Infrared observations allow astronomers to easily pinpoint the volcanoes that are still active, allowing them to differentiate between current and old volcanic activity. Several of Io’s volcanoes produce plumes of sulfur and sulfur dioxide that climb as high as 500 km (300 mi) above the surface, and are easily seen in images like the one above. A plume can be spotted in the upper right corner of the moon, in the same area as the bright hot patch in the infrared image to the lower right. By splitting the light from Io using a spectrograph, astronomers were able to identify the molecular "fingerprints" of the sulfur and sulfur dioxide in the light.
Titan, Saturn's largest moon, is an icy, rocky moon. It has clouds of methane and ethane, and is the only moon in the Solar System with a thick atmosphere. The atmosphere is so thick, in fact, that visible light simply can’t see through it.
Until 2004, astronomers had very little idea of what the surface of Titan looked like. Scientists speculated about whether the moon was likely to be completely dry, or have lakes of ethane or methane, or maybe have massive oceans of methane that covered the whole surface.
In 2004, the Cassini-Huygens mission settled the argument: as the Huygens probe dropped into Titan’s atmosphere on a parachute, it beamed back images of a rocky surface with lakes and rivers of some kind of liquid.

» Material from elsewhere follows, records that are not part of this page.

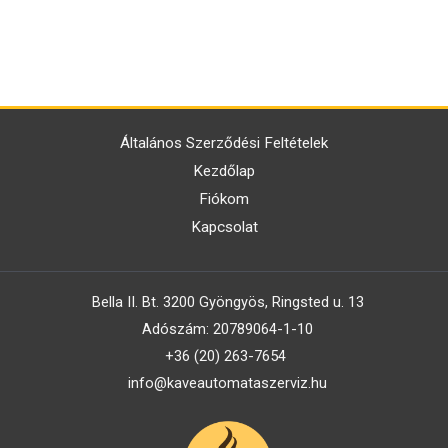
Általános Szerződési Feltételek
Kezdőlap
Fiókom
Kapcsolat
Bella II. Bt. 3200 Gyöngyös, Ringsted u. 13
Adószám: 20789064-1-10
+36 (20) 263-7654
info@kaveautomataszerviz.hu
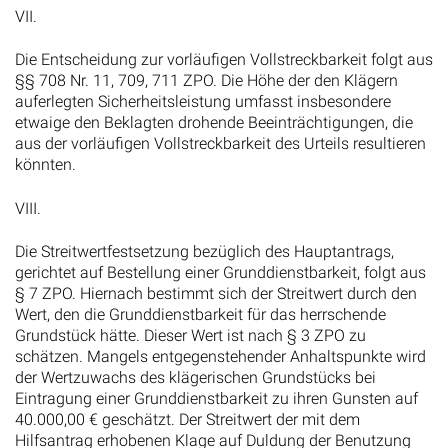
VII.
Die Entscheidung zur vorläufigen Vollstreckbarkeit folgt aus
§§ 708 Nr. 11, 709, 711 ZPO. Die Höhe der den Klägern
auferlegten Sicherheitsleistung umfasst insbesondere
etwaige den Beklagten drohende Beeinträchtigungen, die
aus der vorläufigen Vollstreckbarkeit des Urteils resultieren
könnten.
VIII.
Die Streitwertfestsetzung bezüglich des Hauptantrags,
gerichtet auf Bestellung einer Grunddienstbarkeit, folgt aus
§ 7 ZPO. Hiernach bestimmt sich der Streitwert durch den
Wert, den die Grunddienstbarkeit für das herrschende
Grundstück hätte. Dieser Wert ist nach § 3 ZPO zu
schätzen. Mangels entgegenstehender Anhaltspunkte wird
der Wertzuwachs des klägerischen Grundstücks bei
Eintragung einer Grunddienstbarkeit zu ihren Gunsten auf
40.000,00 € geschätzt. Der Streitwert der mit dem
Hilfsantrag erhobenen Klage auf Duldung der Benutzung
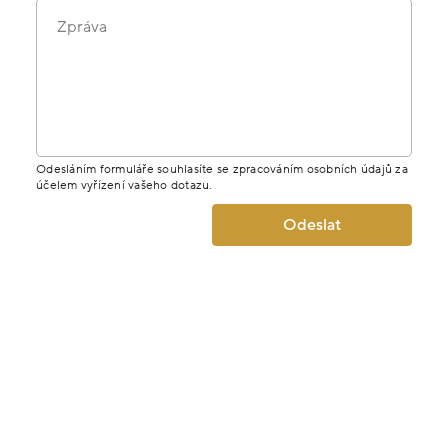
Zpráva
Odesláním formuláře souhlasíte se zpracováním osobních údajů za
účelem vyřízení vašeho dotazu.
Odeslat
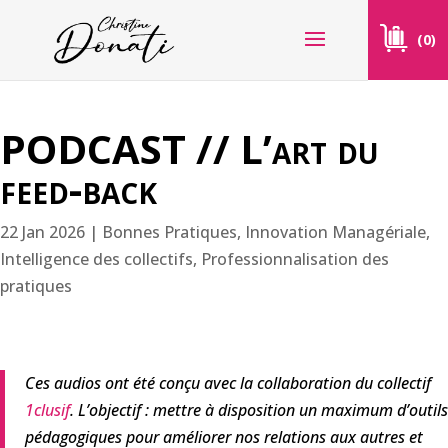
(0)
PODCAST // L’art du
feed-back
22 Jan 2026
|
Bonnes Pratiques
,
Innovation Managériale
,
Intelligence des collectifs
,
Professionnalisation des
pratiques
Ces audios ont été conçu avec la collaboration du collectif
1clusif
. L’objectif : mettre à disposition un maximum d’outils
pédagogiques pour améliorer nos relations aux autres et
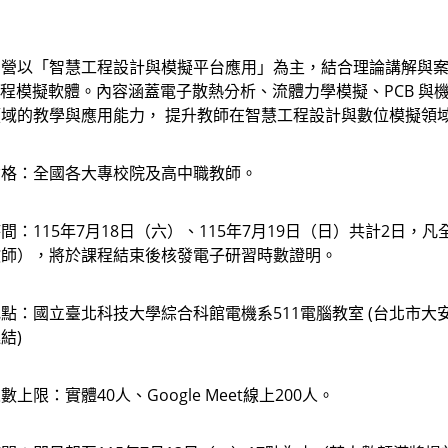
營以「智慧工程設計與模擬平台應用」為主，結合理論講解與案例分享操作，
等工程模擬軟體。內容涵蓋電子散熱分析、流體力學模擬、PCB 
域的教學與應用能力， 提升教師在智慧工程設計與數位模擬領
資格：全國各大專校院及高中職教師。
間：115年7月18日（六）、115年7月19日（日）共計2日
教師），將於課程結束後核發電子研習時數證明。
點：國立臺北科技大學綜合科館電機系511電腦教室 (台北市大安區忠
結)
上限：實體40人、Google Meet線上200人。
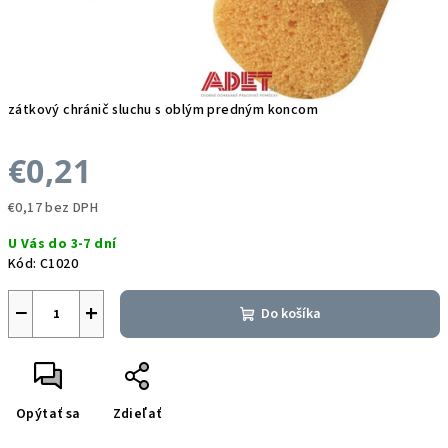
zátkový chránič sluchu s oblým predným koncom
€0,21
€0,17 bez DPH
Jednotková
U Vás do 3-7 dní
cena:
Kód:
C1020
−
+
Do košíka
Opýtať sa
Zdieľať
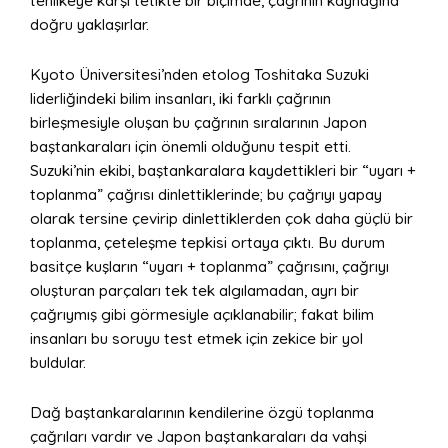
tehlikeye karşı tetikte bir biçimde, çağrının kaynağına
doğru yaklaşırlar.
Kyoto Üniversitesi’nden etolog Toshitaka Suzuki
liderliğindeki bilim insanları, iki farklı çağrının
birleşmesiyle oluşan bu çağrının sıralarının Japon
baştankaraları için önemli olduğunu tespit etti.
Suzuki’nin ekibi, baştankaralara kaydettikleri bir “uyarı +
toplanma” çağrısı dinlettiklerinde; bu çağrıyı yapay
olarak tersine çevirip dinlettiklerden çok daha güçlü bir
toplanma, çeteleşme tepkisi ortaya çıktı. Bu durum
basitçe kuşların “uyarı + toplanma” çağrısını, çağrıyı
oluşturan parçaları tek tek algılamadan, ayrı bir
çağrıymış gibi görmesiyle açıklanabilir; fakat bilim
insanları bu soruyu test etmek için zekice bir yol
buldular.
Dağ baştankaralarının kendilerine özgü toplanma
çağrıları vardır ve Japon baştankaraları da vahşi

Cassini continued to study Titan using infrared light, which is better at penetrating Titan’s thick atmosphere than visible light. Cassini’s instruments confirmed that the lake near Titan’s south pole, called Ontario Lacus, is made of liquid ethane.
Infrared images have also revealed areas of light and dark terrain near Titan’s equator, as well as brownish dune fields, and bright terrain that scientists think is caused by freezing-cold volcanoes, with “lava” made of ammonia and ice. These volcanoes are so cold that scientists have called them “cryovolcanoes.”
The structure of Titan's atmosphere was mapped using Cassini's infrared instruments, with the hazy atmosphere color-coded in magenta, and cloud cover over the Southern hemisphere appearing yellow.
For more about flying on other planets and moons, see Randall Monroe's calculations for an interplanetary airplane.
Titan's atmosphere is immense, extending over 700 kilometers (435 miles) above the surface, and adding about a third to the size of Titan. It's mostly made of methane, but contains some carbon monoxide too. The atmosphere is so thick, and the gravity so low, that humans would likely be able to fly by flapping artificial wings. The temperature is so low, though (around -200C or -330F) that we'd need a very warm space suit!
Mystery of Mimas
Mimas is Saturn's small inner moon. It’s just 396 kilometers in diameter (246 miles), and has a very strange pattern of daytime temperatures, which are being studied in the infrared.
Looking at Mimas in visible light, there is a huge crater on the surface called Herschel crater. Astronomers were curious about the temperature patterns on the moon, and whether the crater would affect how Mimas is heated by the Sun. To study this, they took infrared images of the surface, giving them a heat map of the moon.
Instead of the smoothly changing temperatures that we see on most moons, Mimas is divided into a warm part (in yellow), and a cold part (in purple), with a sharp V-shaped boundary between them. Typical temperatures on the warm part are near 92 K (-294 F), and typical temperatures on the cold part are near 77 K (-320 F).
Scientists think the cold part is colder because some kind of unidentified surface material on Mimas is allowing the Sun's energy to soak into the subsurface of the moon instead of only warming the surface, but why the transfer of heat varies so dramatically is still a big mystery. The cold side includes the giant Herschel Crater, which is a few degrees warmer than its surroundings and so shows up in pink. Scientists think that the crater may, in some unknown way, be responsible for the large region of cold temperatures that surrounds it.